Klar ist: Hamiltons größte Narbe stammt nicht aus der Formel 1, sondern aus seiner Kindheit. „Wir waren die schmuddelige schwarze Familie mit beschissenem Equipment, beschissenem Auto und einem beschissenen Anhänger“, hat der amtierende Champion seine Vergangenheit einst beschrieben. Mütter und Väter der Konkurrenz wollten die Hamiltons sogar aus der Szene drängen. „Es kamen Eltern zu mir, die mir sagten: ‚Du bist nicht gut genug.

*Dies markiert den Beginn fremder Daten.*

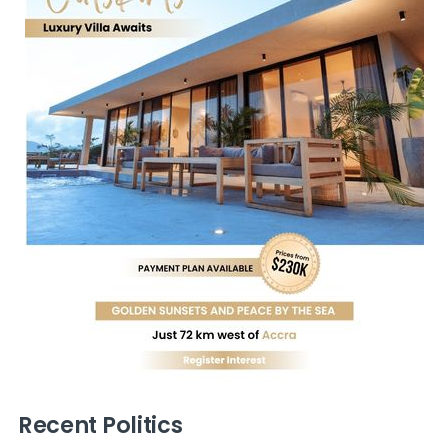
Recent Politics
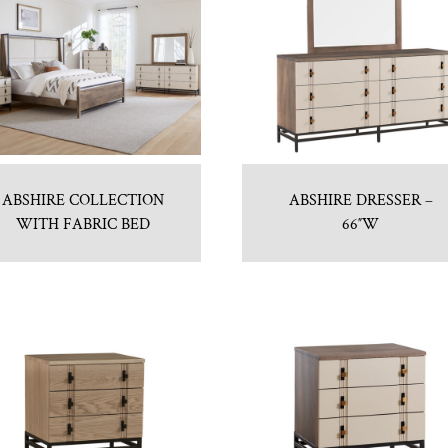
ABSHIRE COLLECTION
ABSHIRE DRESSER –
WITH FABRIC BED
66″W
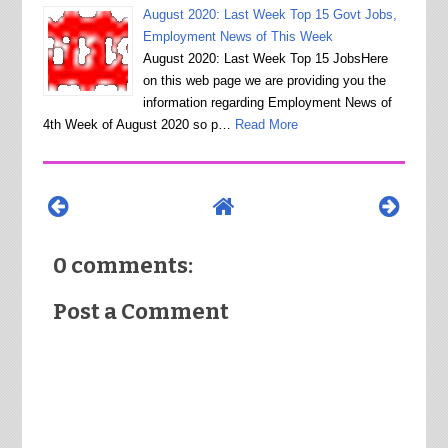
August 2020: Last Week Top 15 Govt Jobs,
Employment News of This Week
August 2020: Last Week Top 15 JobsHere
on this web page we are providing you the
information regarding Employment News of
4th Week of August 2020 so p…
Read More
0 comments:
Post a Comment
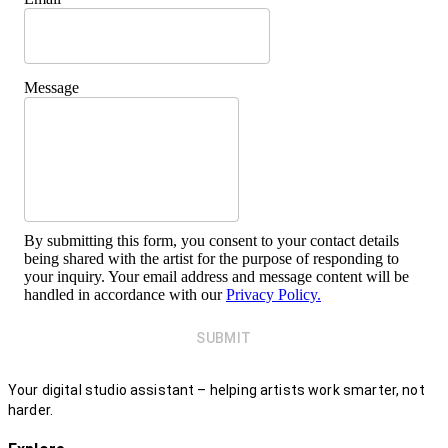
Message
By submitting this form, you consent to your contact details
being shared with the artist for the purpose of responding to
your inquiry. Your email address and message content will be
handled in accordance with our
Privacy Policy.
SUBMIT
Your digital studio assistant – helping artists work smarter, not
harder.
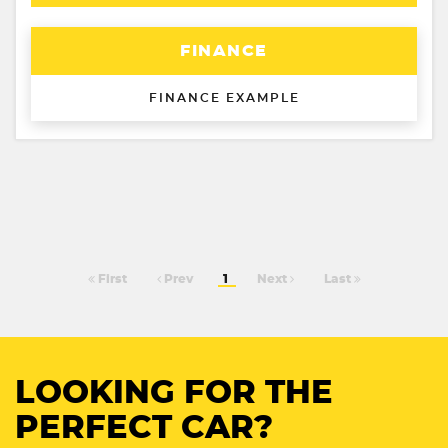
FINANCE
FINANCE EXAMPLE
First
Prev
1
Next
Last
LOOKING FOR THE
PERFECT CAR?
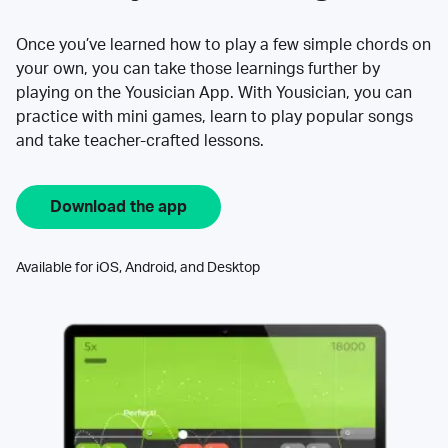
Once you’ve learned how to play a few simple chords on
your own, you can take those learnings further by
playing on the Yousician App. With Yousician, you can
practice with mini games, learn to play popular songs
and take teacher-crafted lessons.
Download the app
Available for iOS, Android, and Desktop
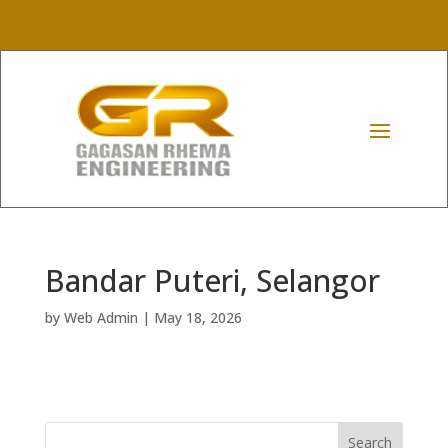
Bandar Puteri, Selangor
by
Web Admin
|
May 18, 2026
Search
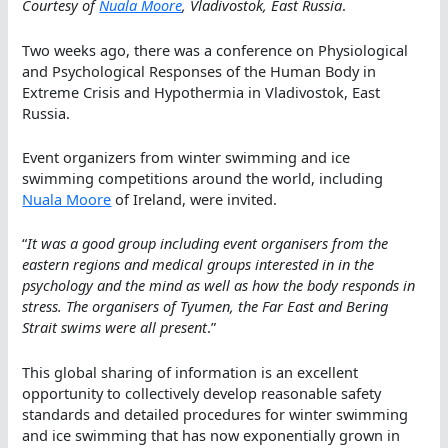
Courtesy of
Nuala Moore
, Vladivostok, East Russia
.
Two weeks ago, there was a conference on Physiological
and Psychological Responses of the Human Body in
Extreme Crisis and Hypothermia in Vladivostok, East
Russia.
Event organizers from winter swimming and ice
swimming competitions around the world, including
Nuala Moore
of Ireland, were invited.
“
It was a good group including event organisers from the
eastern regions and medical groups interested in in the
psychology and the mind as well as how the body responds in
stress. The organisers of Tyumen, the Far East and Bering
Strait swims were all present
.”
This global sharing of information is an excellent
opportunity to collectively develop reasonable safety
standards and detailed procedures for winter swimming
and ice swimming that has now exponentially grown in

Du solltest lieber aufhören.‘“ Seine Antwort damals: „Ich habe gerade euren Sohn geschlagen, also wovon redet ihr eigentlich?“
Auch in der Schule litt der Anhänger von Martin Luther King unter Diskriminierung: „Ich erinnere mich daran, bei meinem Vater auf der Autorückbank gesessen und gesagt zu haben: Kann ich Karate lernen? Ich wurde gemobbt und hasste es. Deshalb habe ich es gelernt, mich zu verteidigen.“
Es ist eine Wunde, die immer mal wieder aufbricht. Zum Beispiel 2011. Da stellte sich der damalige McLaren-Star selbst ins Abseits, als er auf eine Serie von gerechtfertigten Strafen mit der ungerechtfertigten Anschuldigung reagierte: „Vielleicht ist das so, weil ich schwarz bin.“ Später entschuldigte er sich dafür.

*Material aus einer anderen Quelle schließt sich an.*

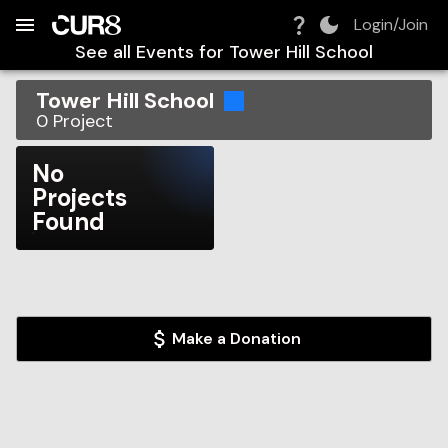
Build:
2026-08-06T17:05:33.775Z
Skip to Navigation
Skip to Global Filters
Skip to Content
Skip to Footer
Skip to Cart
Login/Join
See all Events for
Tower Hill School
Tower Hill School
0
Project
No
Projects
Found
Make a Donation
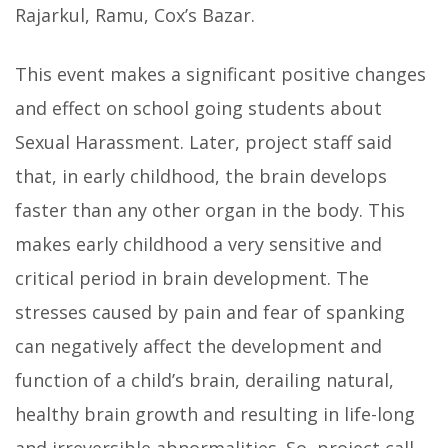
Rajarkul, Ramu, Cox’s Bazar.
This event makes a significant positive changes
and effect on school going students about
Sexual Harassment. Later, project staff said
that, in early childhood, the brain develops
faster than any other organ in the body. This
makes early childhood a very sensitive and
critical period in brain development. The
stresses caused by pain and fear of spanking
can negatively affect the development and
function of a child’s brain, derailing natural,
healthy brain growth and resulting in life-long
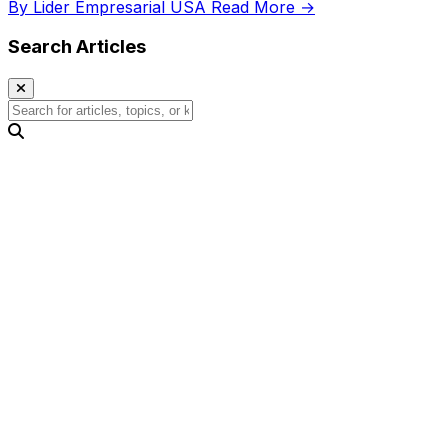
By Lider Empresarial USA
Read More →
Search Articles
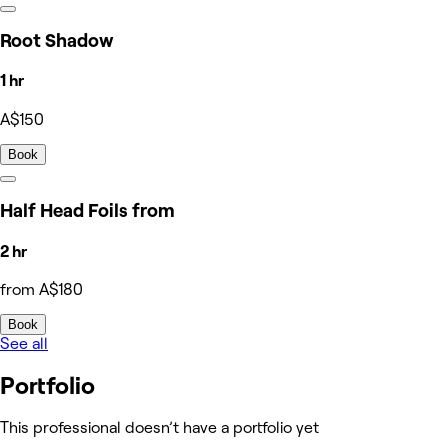
Root Shadow
1 hr
A$150
Book
Half Head Foils from
2 hr
from A$180
Book
See all
Portfolio
This professional doesn’t have a portfolio yet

Mittlerweile geht Hamilton mit seiner karibischen Abstammung souverän um. „Als ich in die Formel 1 kam, versuchte ich zu ignorieren, dass ich der erste Schwarze war, der je in diesem Sport fuhr“, erzählt er: „Aber als ich älter wurde, habe ich die Auswirkungen zu schätzen gelernt. Es ist ein ziemlich cooles Gefühl, die Person zu sein, die eine Mauer niederreißt. So wie es die Williams-Schwestern im Tennis taten oder Tiger Woods beim Golf.“
Die Mauern niederreißen – das ist jetzt nicht sein Ziel. Er stehe nicht auf der Seite derer, die plündern und Gebäude anzünden, aber zu denen, die friedlich protestieren. „Es kann keinen Frieden geben, bis die so genannten Führer es ändern“, so Hamilton. „Wir werden nicht mit Rassismus und Hass in unseren Herzen geboren. Es wird gelehrt, von denen, zu denen wir aufschauen.“
Ein Satz, bei dem der Mann mit den vielen Narben in seinem Innern aber auch weiß: Er ist so ein Idol, zu dem viele junge Sportler aufschauen. Und auch er kann mit seinen Aussagen die Welt ein wenig besser machen.